**QUESTIONS ON THE MATERIAL**
1. List every person named in the passage about Rep. Omar.
2. In the records, reproduce the stretch from the line containing "At which category" through the line containing "Correspondant", with "peak" swapped for "highest point". Give only those lines.

**GIVEN PASSAGE**
- - - -

It is Rep. Omar who is the victim here. “Chelsea hurt our fight against white supremacy when she stood by the petty weaponizers of antisemitism, showing no regard for Rep. Omar and the hatred being directed at her,” Asaf and Dweik declared. English translation: People who are left wing, Muslim or “of color” cannot be anti-Semites, and those who say otherwise will be condemned as handmaidens of Jim Crow. This is especially true if the person in question is, like IIhan Omar, all three.

Reading the many progressive identity-based defenses of Omar, which repeatedly and pointlessly invoke the fact that she is a hijabi-wearing black refugee being criticized by a white native-born American woman, one gets the impression that this particular legislator can pretty much say whatever she wants and expect to be absolved for it: Her canonization as a left-wing hero is necessary, and irrevocable.

- - - -

**DATA FOR THE TASK**
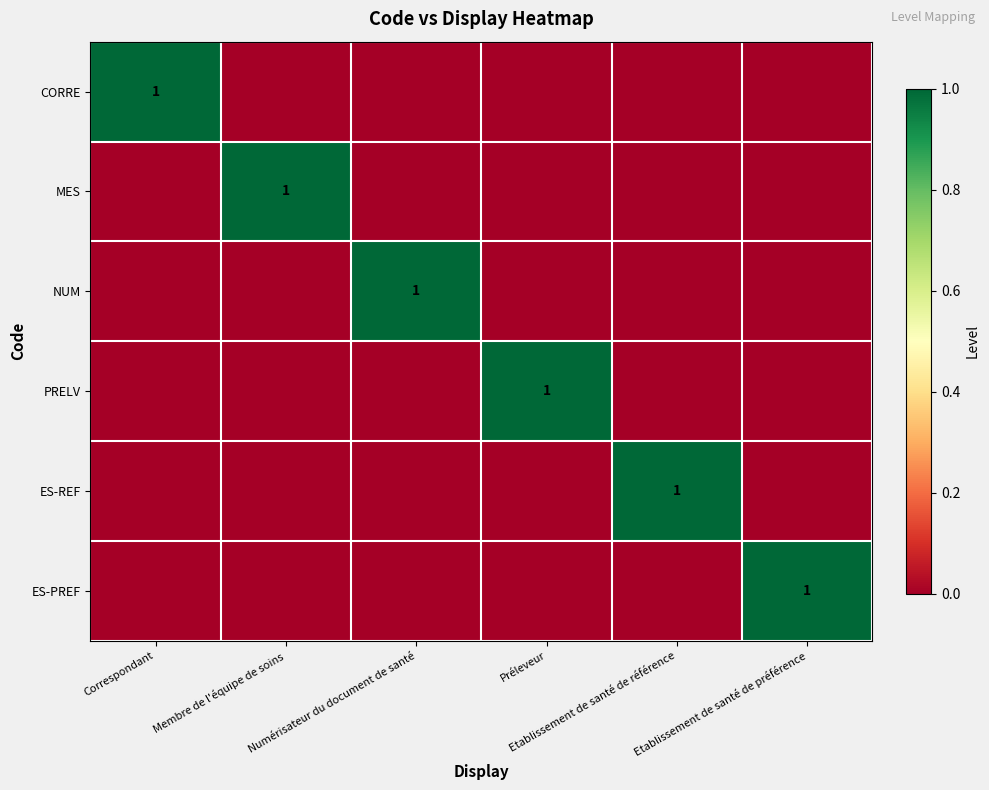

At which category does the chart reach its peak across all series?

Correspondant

- - - -

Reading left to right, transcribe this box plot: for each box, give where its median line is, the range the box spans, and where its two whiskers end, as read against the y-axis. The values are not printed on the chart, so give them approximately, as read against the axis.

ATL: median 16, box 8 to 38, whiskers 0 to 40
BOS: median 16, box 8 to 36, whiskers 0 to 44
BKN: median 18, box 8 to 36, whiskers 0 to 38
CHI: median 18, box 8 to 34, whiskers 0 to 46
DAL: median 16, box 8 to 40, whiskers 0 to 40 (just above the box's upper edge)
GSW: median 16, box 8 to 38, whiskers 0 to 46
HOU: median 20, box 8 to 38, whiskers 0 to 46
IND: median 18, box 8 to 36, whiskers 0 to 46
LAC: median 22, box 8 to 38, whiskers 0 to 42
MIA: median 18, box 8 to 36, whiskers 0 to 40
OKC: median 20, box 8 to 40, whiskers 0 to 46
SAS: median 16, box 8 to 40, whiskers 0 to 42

- - - -

**RESULTS OF THE EXERCISE**
1.
Rep. Omar
Chelsea
Asaf
Dweik

2.
At which category does the chart reach its highest point across all series?

Correspondant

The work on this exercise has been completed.